I have no problem taking pictures of the food I cook, but for some reason, I totally have a brain fart when it comes to photographing my more craft-orientated projects. So I’m going to do a few quick posts to catch up on my current and recently completed projects. Today’s post focus on the knitting, the next will focus on the sewing projects.
Project #1 – Salina Sweater from Rowan’s Vintage Knits.
Pretty much the entirety of my Christmas vacation in Maine was spent working on the front portion of this sweater. I was a little iffy about the color at first – I bought it off the internet and it wassuppossedly a pale blue, but in reality is a very pale grey with a lovely rainbow tweed flecks. In any case, it will be something different in the sea of green sweaters Iam no longer allowed to buy/make.

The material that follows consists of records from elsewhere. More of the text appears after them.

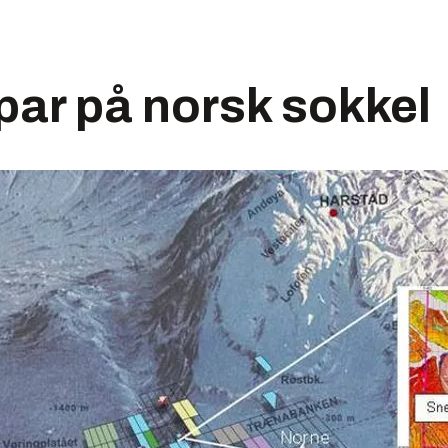
par på norsk sokkel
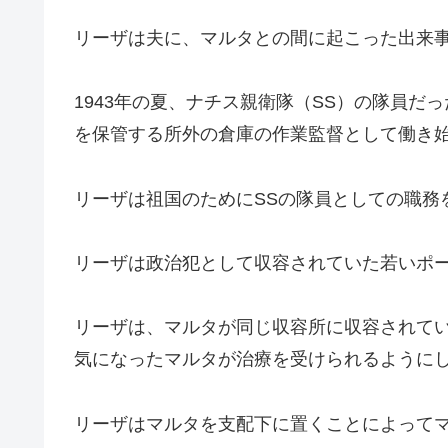
リーザは夫に、マルタとの間に起こった出来
1943年の夏、ナチス親衛隊（SS）の隊員
を保管する所外の倉庫の作業監督として働き
リーザは祖国のためにSSの隊員としての職務
リーザは政治犯として収容されていた若いポ
リーザは、マルタが同じ収容所に収容されて
気になったマルタが治療を受けられるように
リーザはマルタを支配下に置くことによって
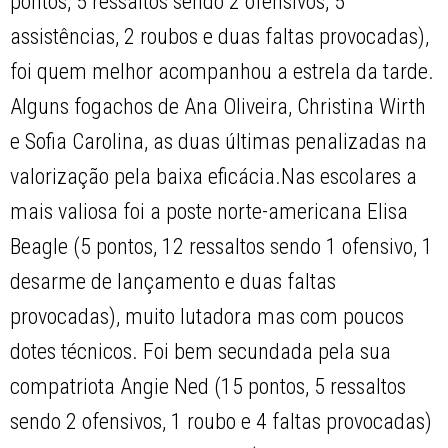
pontos, 5 ressaltos sendo 2 ofensivos, 5
assistências, 2 roubos e duas faltas provocadas),
foi quem melhor acompanhou a estrela da tarde.
Alguns fogachos de Ana Oliveira, Christina Wirth
e Sofia Carolina, as duas últimas penalizadas na
valorização pela baixa eficácia.Nas escolares a
mais valiosa foi a poste norte-americana Elisa
Beagle (5 pontos, 12 ressaltos sendo 1 ofensivo, 1
desarme de lançamento e duas faltas
provocadas), muito lutadora mas com poucos
dotes técnicos. Foi bem secundada pela sua
compatriota Angie Ned (15 pontos, 5 ressaltos
sendo 2 ofensivos, 1 roubo e 4 faltas provocadas)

I haven’t casted on the sleeves yet, because I’m taking/took a break to work on two items I actually need/needed. See projects #2 and #3.

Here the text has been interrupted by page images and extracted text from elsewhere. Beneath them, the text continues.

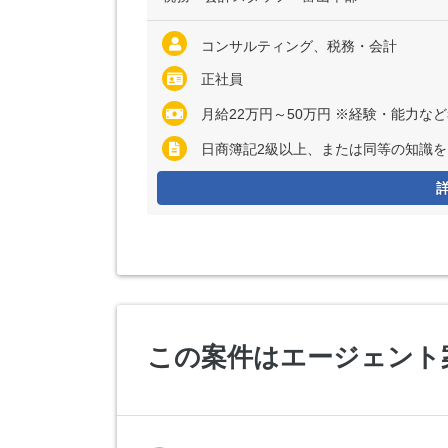
コンサルティング、税務・会計
正社員
月給22万円～50万円 ※経験・能力な
日商簿記2級以上、または同等の知識を
この案件はエージェント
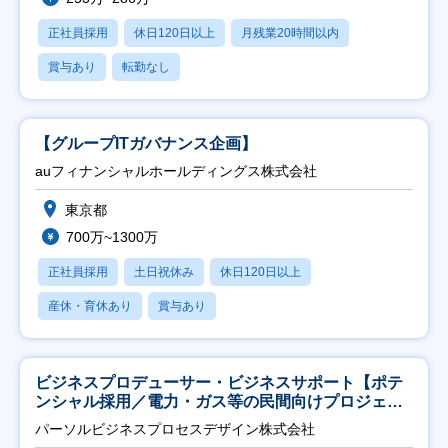
正社員採用
休日120日以上
月残業20時間以内
賞与あり
転勤なし
【グループITガバナンス企画】
auフィナンシャルホールディングス株式会社
東京都
700万~1300万
正社員採用
土日祝休み
休日120日以上
産休・育休あり
賞与あり
ビジネスプロデューサー・ビジネスサポート【ポテ
ンシャル採用／電力・ガス等の民間向けプロジェク
ト推進】
パーソルビジネスプロセスデザイン株式会社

Project #2 – MK Carroll’s Tillie Cloche
A week before Christmas, I lost my favorite warm hat to the CTA. It was a lovely maroon crocheted bobbly thing that was purchased at a church craft fair as a Christmas gift by a family friend several years ago. But alas, it is no more. It is, however, still cold in Chicago and my windowpane-style beret, wasn’t cutting it in the wind. So I needed a new hat, fast.
Thanks to the beauty that is Ravelry I was able to find an excellent cloche pattern by MK Carroll. Thanks to the awesomeness that is Mr. Cleaver I got some lovely yarn for Christmas and pretty much instantaneously went to knitting it up. I made it through the crown and half of the brim before we even left Maine.

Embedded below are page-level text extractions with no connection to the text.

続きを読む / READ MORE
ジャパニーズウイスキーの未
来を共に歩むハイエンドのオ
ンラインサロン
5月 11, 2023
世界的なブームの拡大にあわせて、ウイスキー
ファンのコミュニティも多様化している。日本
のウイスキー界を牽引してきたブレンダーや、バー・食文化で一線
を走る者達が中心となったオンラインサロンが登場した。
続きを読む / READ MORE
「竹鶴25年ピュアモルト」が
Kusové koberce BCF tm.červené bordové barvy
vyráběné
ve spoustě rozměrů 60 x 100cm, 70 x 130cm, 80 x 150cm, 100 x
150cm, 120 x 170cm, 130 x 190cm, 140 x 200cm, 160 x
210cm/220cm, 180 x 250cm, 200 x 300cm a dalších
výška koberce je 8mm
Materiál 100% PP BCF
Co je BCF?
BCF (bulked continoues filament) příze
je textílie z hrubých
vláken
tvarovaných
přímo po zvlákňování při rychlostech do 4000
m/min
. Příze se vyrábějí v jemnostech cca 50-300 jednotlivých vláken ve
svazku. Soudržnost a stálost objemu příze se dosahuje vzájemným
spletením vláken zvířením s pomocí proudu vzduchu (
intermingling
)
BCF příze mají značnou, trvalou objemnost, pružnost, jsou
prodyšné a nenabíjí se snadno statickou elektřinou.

But the brim, oh boy, did I have trouble with that brim. Which is no one’s fault but my own.
First – I did not use any of the suggest yarns, instead I used Reynold’s Lite Lopi, but I did do gauge check and adjusted accordingly. My problem was that I arbitrarily decided that after the initial decrease and increase on the brim that I would say “to hell!” with the pattern and just eyeball the length. Let us just say that this decision did not work out well and was woefully long on the first and second attempts. There was much grafting, ungrafting, weeping and gnashing of teeth.
In the end however, my ears are warm and I really like the hat. It’s not 100% done in the above photos. I haven’t blocked it lacking a head form other than my own and I haven’t added the i-cord trim, but it’s cold outside and like all my projects minute finishing can wait until I’ve worn the thing a half dozen times.
Project #3 – Hello Yarn’s Squirrel and Oak Leaf Mittens
I lost my warm hat and a month later I had made a new one. I lost my warm gloves and it’s taken me oh, eight months to replace them.
That’s because the last pair of mittens I made were so disastrous that I refuse to display them here. Well, since Mr. Cleaver was getting me yarn for a hat, I batted my eyelids, looked at him with sad puppy eyes and got a few more skeins for a pair of mittens to match the hat.
Now I still look at those two skeins of yarn in the photo above and think – surely those would be sufficently contrasting to make a pair of Norwegian-style mittens, surely! The purple is so bright and the grey is so, well, grey! However, as is evidenced in the same above photo this is clearly not the case. So my squirrel mittens are subtle.
But I’m okay with this, figuring that since this is my first colorwork pattern (which I’m really enjoying) it’s okay to be subtle, since the mistakes will be less obvious. And as, one of the ladies in my knitting group said on Tuesday – they’re like “Magic Eye” mittens, stare long enough and you’ll see the image. And I quite like that idea.